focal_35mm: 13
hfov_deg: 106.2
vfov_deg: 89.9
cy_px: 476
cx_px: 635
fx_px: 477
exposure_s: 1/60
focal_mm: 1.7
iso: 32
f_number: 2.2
____
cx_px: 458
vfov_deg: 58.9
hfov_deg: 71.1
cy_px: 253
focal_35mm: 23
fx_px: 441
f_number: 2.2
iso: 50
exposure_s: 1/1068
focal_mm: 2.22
____
= What to do =
From the entries above, give again exactly the lines running from the line with "hfov_deg: 71.1" to the line with "focal_mm: 2.22"; include both of those lines.

= The completed task =
hfov_deg: 71.1
cy_px: 253
focal_35mm: 23
fx_px: 441
f_number: 2.2
iso: 50
exposure_s: 1/1068
focal_mm: 2.22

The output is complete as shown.